Un entrepreneur local multiplie les ouvertures en périphérie bordelaise
Téléphone à l'oreille, cafetière à la main. Il est à peine 9 heures, et Romain Cazalas, 33 ans, gère déjà un dégât des eaux dans l'un de ses restaurants. « Faire passer l'assurance n'est pas simple », s'excuse-t-il, habitué à jongler avec mille détails. Originaire de Villenave-d'Ornon, il vient d'inaugurer Basta Cucina, une trattoria italienne, dans sa ville natale. C'est son onzième établissement ouvert depuis 2015 et son deuxième à Villenave-d'Ornon, où il possède déjà la Guinguette du coq.
Une croissance impressionnante en dix ans
Le groupe Le Coq, fondé par Romain Cazalas, compte désormais sept restaurants dans la métropole bordelaise, notamment à La Teste-de-Buch, Mérignac, Le Bouscat, Bègles et Bordeaux. Avec un chiffre d'affaires de 2,5 millions d'euros prévu pour 2025, l'entrepreneur vise les 3 millions et 40 employés en 2026. Un succès bâti sur une décennie, grâce à une stratégie simple : miser sur l'émergence des quartiers périphériques autour de Bordeaux.
Une stratégie axée sur les zones résidentielles
Basta Cucina, situé place de Courréjean sur la route de Cadaujac, illustre parfaitement cette approche. À proximité, les immeubles de Geneste, construits il y a moins de dix ans, abritent 3 000 habitants. « La pizza napolitaine traditionnelle explose. On voulait la sortir des centres-villes pour une clientèle locale », explique Romain Cazalas. « La ville centre est moins accessible, s'y rendre devient plus cher. Nos clients veulent consommer près de chez eux, sans se soucier de reprendre le volant. »

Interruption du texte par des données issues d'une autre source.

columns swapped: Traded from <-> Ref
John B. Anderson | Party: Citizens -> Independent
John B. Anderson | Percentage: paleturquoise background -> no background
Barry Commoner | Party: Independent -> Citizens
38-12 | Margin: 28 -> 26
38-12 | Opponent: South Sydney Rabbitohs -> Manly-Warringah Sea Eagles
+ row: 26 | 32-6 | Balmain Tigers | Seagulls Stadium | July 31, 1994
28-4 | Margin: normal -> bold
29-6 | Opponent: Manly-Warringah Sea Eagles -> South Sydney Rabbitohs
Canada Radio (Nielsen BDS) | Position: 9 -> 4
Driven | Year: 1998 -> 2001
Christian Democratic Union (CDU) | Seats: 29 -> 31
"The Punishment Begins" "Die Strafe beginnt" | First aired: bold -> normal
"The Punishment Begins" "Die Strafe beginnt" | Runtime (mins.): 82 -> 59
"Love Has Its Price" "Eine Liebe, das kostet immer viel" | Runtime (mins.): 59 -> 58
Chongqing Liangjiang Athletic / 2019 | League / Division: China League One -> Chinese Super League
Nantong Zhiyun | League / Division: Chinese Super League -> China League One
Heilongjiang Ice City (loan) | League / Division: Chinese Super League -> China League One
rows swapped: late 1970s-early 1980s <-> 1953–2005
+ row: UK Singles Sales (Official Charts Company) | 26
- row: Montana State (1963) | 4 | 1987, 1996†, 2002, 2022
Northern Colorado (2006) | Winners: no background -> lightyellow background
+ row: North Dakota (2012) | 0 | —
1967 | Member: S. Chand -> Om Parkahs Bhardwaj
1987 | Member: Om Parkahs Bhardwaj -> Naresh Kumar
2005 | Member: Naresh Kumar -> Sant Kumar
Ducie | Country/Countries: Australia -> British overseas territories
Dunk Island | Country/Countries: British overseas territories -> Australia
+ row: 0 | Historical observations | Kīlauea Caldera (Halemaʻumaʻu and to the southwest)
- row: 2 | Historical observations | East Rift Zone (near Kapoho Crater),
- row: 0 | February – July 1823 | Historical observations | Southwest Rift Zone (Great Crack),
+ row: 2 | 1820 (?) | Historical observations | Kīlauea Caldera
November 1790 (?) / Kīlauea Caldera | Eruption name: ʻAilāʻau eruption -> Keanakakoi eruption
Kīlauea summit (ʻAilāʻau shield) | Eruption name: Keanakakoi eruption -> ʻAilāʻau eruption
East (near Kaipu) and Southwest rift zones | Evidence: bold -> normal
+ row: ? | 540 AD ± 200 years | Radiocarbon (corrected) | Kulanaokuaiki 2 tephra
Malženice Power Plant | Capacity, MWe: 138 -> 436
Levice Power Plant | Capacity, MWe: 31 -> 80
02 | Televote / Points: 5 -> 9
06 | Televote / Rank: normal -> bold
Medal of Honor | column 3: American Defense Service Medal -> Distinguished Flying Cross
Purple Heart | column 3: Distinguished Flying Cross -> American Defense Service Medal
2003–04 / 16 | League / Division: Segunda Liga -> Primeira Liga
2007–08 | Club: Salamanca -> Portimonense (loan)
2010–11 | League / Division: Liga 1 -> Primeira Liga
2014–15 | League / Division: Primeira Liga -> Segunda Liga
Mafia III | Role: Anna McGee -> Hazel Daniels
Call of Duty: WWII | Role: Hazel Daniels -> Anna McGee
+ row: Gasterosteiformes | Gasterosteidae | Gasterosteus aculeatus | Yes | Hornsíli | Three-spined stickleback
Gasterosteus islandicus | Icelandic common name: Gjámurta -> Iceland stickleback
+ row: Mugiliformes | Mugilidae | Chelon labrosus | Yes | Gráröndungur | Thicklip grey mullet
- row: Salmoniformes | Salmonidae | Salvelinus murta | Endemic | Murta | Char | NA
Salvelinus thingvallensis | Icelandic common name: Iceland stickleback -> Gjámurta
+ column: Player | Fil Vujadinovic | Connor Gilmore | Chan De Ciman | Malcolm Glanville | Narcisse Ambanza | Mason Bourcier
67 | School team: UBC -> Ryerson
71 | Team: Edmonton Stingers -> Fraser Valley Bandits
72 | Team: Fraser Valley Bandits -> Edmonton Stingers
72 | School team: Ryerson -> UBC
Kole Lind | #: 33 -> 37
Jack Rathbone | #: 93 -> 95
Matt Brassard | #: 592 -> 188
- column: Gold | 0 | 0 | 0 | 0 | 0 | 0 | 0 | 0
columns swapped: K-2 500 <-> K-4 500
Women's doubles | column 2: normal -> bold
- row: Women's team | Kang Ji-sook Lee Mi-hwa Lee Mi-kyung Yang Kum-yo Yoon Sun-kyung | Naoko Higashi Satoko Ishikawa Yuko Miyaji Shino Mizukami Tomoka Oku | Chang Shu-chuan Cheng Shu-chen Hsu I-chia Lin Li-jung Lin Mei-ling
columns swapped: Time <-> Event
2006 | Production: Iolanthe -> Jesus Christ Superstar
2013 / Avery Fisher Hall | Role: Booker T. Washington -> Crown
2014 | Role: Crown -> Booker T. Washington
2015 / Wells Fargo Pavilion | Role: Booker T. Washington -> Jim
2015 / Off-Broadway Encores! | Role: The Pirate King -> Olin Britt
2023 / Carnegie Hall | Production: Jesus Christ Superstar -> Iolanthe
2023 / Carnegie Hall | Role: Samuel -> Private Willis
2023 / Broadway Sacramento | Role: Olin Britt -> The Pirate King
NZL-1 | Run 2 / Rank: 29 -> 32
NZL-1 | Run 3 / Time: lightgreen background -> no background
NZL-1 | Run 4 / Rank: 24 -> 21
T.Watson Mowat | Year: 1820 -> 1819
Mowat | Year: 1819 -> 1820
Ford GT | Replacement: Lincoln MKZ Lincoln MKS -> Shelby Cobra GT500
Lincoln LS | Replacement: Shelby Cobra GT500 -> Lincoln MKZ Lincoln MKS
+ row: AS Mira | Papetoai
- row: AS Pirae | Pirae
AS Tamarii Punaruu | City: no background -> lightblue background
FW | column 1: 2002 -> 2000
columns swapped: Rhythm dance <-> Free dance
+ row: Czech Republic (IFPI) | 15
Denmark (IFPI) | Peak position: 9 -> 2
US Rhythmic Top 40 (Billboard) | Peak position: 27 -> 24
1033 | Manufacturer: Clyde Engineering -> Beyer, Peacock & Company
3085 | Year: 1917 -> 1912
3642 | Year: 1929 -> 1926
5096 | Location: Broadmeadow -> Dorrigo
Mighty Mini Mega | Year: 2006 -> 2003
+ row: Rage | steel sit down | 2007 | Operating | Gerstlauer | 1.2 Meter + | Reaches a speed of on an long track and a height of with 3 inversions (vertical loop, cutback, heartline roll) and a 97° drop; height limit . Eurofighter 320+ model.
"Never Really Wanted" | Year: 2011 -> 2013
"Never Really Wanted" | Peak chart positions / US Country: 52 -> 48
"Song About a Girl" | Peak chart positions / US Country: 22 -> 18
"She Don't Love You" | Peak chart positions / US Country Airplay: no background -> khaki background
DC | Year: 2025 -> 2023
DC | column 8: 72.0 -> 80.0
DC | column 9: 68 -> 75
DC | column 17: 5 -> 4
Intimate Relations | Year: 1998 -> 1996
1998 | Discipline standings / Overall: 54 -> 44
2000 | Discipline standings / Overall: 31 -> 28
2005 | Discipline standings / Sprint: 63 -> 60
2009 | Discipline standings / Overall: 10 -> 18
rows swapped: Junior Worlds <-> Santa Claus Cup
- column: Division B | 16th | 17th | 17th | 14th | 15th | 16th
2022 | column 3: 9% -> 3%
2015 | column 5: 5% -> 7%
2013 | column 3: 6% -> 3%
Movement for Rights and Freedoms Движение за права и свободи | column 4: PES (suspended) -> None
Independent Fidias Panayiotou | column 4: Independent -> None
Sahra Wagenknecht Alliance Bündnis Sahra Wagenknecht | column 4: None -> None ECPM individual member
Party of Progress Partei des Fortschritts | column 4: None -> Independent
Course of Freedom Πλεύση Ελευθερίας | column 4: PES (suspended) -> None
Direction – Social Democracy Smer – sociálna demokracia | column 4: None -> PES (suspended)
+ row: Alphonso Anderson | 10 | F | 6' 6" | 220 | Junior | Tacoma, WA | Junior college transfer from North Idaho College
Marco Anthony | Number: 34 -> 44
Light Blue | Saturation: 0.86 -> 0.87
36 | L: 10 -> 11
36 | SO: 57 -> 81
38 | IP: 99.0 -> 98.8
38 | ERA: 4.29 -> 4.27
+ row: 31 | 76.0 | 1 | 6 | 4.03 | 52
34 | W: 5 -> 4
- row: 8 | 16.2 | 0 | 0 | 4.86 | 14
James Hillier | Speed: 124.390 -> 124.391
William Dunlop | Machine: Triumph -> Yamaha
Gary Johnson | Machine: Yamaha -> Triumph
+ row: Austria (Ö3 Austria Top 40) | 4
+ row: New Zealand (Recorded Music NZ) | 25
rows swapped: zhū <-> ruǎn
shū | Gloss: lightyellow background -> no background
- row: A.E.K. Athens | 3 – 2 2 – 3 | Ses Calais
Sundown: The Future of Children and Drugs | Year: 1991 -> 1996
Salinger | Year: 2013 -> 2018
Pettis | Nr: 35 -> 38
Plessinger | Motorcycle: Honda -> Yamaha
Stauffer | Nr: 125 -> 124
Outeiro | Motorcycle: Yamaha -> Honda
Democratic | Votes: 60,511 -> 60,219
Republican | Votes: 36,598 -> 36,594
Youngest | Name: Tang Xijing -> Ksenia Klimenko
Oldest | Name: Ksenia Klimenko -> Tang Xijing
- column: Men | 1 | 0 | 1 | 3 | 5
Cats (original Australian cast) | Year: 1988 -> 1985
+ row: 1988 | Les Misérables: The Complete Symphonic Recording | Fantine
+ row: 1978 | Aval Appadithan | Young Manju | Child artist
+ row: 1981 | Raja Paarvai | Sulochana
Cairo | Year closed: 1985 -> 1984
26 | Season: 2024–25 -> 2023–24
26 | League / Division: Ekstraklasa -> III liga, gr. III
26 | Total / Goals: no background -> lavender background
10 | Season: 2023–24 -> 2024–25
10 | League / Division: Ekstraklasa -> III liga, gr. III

Pour ce projet, il a investi 100 000 euros pour reprendre l'ancien Chai d'Ornon, une mise modérée. Il vise un ticket moyen entre 25 et 30 euros le soir, avec une philosophie : « Manger simplement, avec des produits de saison. Je n'ai jamais décroché de ce que j'ai appris à la Tupina. »
Des débuts modestes à une expansion rapide
Romain Cazalas a fait ses armes comme serveur à la Tupina, un restaurant renommé de Bordeaux, après un BEP au lycée hôtelier de Talence. « Très vite, j'ai eu envie de mon propre restaurant. » À 22 ans, il ouvre son premier établissement avec peu de moyens. « Les quartiers excentrés permettaient de s'installer pour des coûts faibles, en reprenant des affaires fermées. Il fallait les remonter, puis les vendre ou les conserver. Avec un peu de savoir-faire, on a pu multiplier par cinq ou dix certains chiffres d'affaires. »
Déjà, il travaille sur deux ouvertures futures, poursuivant ainsi son expansion dans la région bordelaise. Son parcours démontre comment une vision centrée sur les besoins locaux et une gestion prudente peuvent transformer une petite entreprise en un groupe florissant.